The silver price collapse suited the United States because their mining industry, selling large amounts domestically for $1 per ounce, thrived while the rest of the world’s mining sector struggled on the much lower global market price. The price collapse suited Britain because it helped strengthen their very profitable hold on a fractious India, albeit temporarily, and freed up silver for other purposes.
The price collapse probably also suited the other war belligerents as most were using silver in their coins or to help back their notes, and my guess is their metal reserve ratios had also suffered badly during the 1914-1918 period. There is a good argument to be had, with strong circumstantial evidence, that U.S. actors were responsible for the price suppression, with Britain’s moral support. No other nation had the financial or metal resources in 1920 to undertake such a massive price manipulation.
Britain needed silver for India, and lots of it
Britain needed to sell everything possible to repay their enormous war debt, including the $200 million plus borrowed to purchase the silver in the secret Pittman deal
Britain had expended its treasure and needed to rebuild it’s own gold and silver reserves
Britain had good reasons, from the perspective of its ruling class, to remove the silver of the coin and debase their currency. The short term price spike, useful and used as the justification, was not the real cause.
My conclusion is ultimately the British (hence New Zealand) coinage was debased and sacrificed in 1920 to save India for the British and as a part of British strategy to repay their massive war debt. And the United States Government, who profited immensely from the war, also did well from the ‘little’ side deal on silver; especially U.S. miners who had over a decade of significant advantage.

§ Excerpted records
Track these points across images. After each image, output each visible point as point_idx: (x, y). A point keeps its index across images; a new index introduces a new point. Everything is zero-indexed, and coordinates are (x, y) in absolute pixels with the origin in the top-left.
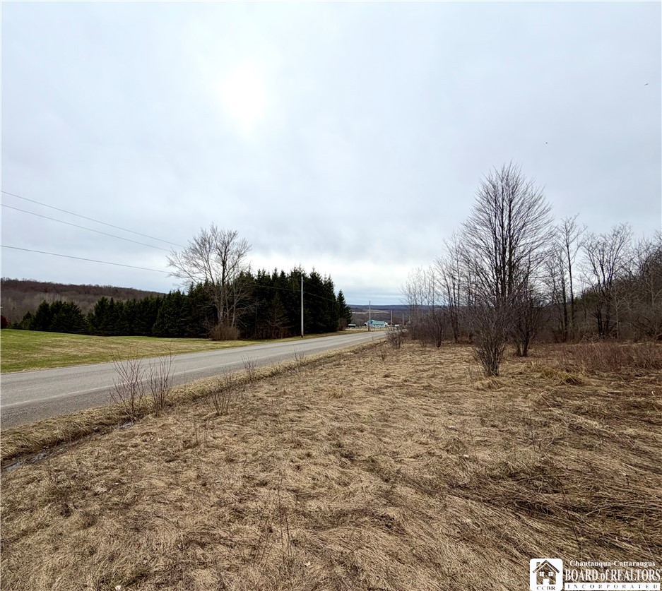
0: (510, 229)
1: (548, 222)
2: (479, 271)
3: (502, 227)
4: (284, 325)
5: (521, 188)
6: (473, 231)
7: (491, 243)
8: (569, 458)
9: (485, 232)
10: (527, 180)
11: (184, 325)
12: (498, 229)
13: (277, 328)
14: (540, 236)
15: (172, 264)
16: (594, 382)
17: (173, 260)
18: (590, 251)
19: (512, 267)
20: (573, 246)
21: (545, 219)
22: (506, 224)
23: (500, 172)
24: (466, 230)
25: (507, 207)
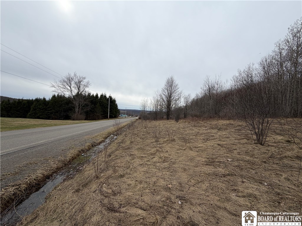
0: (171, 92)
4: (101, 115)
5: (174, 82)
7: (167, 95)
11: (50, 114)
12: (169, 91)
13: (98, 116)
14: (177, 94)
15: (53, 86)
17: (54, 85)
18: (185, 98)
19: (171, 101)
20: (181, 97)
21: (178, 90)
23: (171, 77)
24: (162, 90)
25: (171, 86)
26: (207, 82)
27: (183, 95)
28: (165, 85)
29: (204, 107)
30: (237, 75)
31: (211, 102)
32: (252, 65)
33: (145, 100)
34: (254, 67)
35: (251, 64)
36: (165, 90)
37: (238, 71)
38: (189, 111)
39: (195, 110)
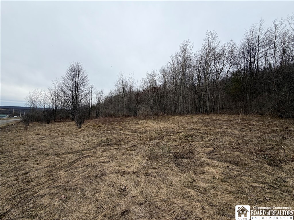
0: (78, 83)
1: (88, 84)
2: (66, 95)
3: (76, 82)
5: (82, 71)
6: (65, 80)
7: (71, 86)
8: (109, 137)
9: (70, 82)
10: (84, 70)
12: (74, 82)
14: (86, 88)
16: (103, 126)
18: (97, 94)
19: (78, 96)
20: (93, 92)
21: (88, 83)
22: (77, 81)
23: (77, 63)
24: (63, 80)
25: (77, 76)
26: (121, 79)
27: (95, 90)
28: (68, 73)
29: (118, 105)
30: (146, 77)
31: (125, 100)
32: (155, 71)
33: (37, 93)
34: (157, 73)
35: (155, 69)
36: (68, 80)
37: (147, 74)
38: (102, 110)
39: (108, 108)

* * *

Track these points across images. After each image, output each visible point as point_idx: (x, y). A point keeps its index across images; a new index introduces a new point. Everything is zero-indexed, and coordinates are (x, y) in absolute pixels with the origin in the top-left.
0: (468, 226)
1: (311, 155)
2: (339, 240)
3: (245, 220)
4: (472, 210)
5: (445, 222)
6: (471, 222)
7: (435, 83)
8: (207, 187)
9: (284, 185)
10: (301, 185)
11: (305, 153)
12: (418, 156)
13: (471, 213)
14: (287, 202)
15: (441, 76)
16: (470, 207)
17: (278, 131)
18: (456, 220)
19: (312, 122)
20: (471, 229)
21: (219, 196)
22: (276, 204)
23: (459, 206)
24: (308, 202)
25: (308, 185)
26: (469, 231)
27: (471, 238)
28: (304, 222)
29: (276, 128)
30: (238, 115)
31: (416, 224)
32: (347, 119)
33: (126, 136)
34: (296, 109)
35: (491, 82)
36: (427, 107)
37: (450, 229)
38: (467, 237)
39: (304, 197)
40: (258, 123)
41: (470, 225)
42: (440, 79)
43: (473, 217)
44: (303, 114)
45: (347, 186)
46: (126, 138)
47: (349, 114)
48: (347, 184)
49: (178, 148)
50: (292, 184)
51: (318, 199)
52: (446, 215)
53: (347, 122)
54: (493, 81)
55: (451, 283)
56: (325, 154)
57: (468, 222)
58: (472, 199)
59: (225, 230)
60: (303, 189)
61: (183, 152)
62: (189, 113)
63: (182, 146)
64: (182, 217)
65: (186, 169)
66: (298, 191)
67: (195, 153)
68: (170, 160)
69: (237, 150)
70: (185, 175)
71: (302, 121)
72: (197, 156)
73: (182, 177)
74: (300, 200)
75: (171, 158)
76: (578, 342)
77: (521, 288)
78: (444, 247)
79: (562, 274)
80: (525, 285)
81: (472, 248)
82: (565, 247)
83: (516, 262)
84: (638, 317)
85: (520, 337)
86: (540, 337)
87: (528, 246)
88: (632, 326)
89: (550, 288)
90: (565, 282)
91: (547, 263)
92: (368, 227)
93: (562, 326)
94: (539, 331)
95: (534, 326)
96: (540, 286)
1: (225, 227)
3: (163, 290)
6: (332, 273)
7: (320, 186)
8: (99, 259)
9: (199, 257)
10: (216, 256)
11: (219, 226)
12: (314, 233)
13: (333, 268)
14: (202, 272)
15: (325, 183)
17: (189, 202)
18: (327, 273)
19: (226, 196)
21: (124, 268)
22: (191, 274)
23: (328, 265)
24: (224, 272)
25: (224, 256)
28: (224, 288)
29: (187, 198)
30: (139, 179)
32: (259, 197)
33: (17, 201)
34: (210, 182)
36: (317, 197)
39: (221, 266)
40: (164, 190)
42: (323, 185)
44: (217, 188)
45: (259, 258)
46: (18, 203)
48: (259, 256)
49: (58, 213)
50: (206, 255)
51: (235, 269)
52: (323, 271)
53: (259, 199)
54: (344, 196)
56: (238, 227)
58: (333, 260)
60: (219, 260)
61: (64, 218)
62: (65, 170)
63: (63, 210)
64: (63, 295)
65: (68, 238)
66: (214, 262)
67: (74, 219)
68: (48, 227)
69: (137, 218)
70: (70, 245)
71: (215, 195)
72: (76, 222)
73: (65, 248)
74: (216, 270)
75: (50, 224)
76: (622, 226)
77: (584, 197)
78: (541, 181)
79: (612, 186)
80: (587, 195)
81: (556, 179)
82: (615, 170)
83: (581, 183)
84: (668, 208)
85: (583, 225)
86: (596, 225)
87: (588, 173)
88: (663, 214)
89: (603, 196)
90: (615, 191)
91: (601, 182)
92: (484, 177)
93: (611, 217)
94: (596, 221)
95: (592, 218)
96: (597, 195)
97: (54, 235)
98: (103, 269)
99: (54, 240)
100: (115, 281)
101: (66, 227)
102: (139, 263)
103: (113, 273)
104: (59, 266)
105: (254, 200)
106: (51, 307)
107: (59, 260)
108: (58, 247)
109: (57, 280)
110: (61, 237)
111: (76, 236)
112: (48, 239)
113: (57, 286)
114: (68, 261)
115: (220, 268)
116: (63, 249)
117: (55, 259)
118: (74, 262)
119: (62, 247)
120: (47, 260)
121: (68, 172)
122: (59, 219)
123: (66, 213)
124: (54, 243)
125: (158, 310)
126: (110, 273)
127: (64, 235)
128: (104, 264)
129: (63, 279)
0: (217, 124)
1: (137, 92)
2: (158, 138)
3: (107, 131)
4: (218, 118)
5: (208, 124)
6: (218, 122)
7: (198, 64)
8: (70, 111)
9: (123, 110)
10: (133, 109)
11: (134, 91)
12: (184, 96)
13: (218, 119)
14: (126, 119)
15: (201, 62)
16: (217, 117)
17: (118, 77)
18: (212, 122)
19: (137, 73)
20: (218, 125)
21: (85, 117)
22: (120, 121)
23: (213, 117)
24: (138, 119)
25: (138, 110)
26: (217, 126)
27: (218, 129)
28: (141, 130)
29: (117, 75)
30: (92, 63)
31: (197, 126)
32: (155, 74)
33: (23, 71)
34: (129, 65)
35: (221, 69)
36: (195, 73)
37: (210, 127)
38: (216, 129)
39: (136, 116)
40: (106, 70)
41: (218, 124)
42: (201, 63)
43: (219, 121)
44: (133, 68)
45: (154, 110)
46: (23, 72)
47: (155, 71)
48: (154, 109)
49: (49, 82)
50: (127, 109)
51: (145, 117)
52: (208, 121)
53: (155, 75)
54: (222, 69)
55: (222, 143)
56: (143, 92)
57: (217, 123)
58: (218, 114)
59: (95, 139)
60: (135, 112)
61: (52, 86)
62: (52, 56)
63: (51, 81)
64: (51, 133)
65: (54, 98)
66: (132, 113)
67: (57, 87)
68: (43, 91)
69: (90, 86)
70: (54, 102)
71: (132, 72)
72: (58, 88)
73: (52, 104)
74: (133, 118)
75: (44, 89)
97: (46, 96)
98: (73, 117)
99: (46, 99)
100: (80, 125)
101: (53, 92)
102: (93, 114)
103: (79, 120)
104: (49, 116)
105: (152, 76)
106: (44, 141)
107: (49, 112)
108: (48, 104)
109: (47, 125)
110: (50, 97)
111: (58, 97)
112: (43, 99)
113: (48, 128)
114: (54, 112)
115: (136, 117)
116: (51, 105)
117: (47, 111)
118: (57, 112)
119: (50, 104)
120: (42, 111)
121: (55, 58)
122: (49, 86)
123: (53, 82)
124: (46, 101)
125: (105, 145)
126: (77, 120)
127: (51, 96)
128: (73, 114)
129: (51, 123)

§ Tasks for this exercise
A) Answer these questions from the passage on the 1920 silver price collapse:
(i) At what price per ounce did the U.S. mining industry sell silver at home?
(ii) How much was borrowed to buy the silver in the secret Pittman deal?
(iii) Which country's coinage, besides Britain's, does the conclusion say was debased along with it?
B) Sum up the passage on the 1920 silver price collapse in two sentences.

§ Solutions to each task
A)
(i) $1 per ounce
(ii) $200 million plus
(iii) New Zealand

B) The silver price collapse helped U.S. miners, who sold at home for $1 an ounce, and helped Britain keep its hold on India, and the writer argues that U.S. actors likely pushed the price down with Britain's moral support. The writer concludes that British (and so New Zealand) coinage was debased in 1920 to save India for Britain and to help repay its huge war debt, while the U.S. government and especially U.S. miners did well from the side deal on silver.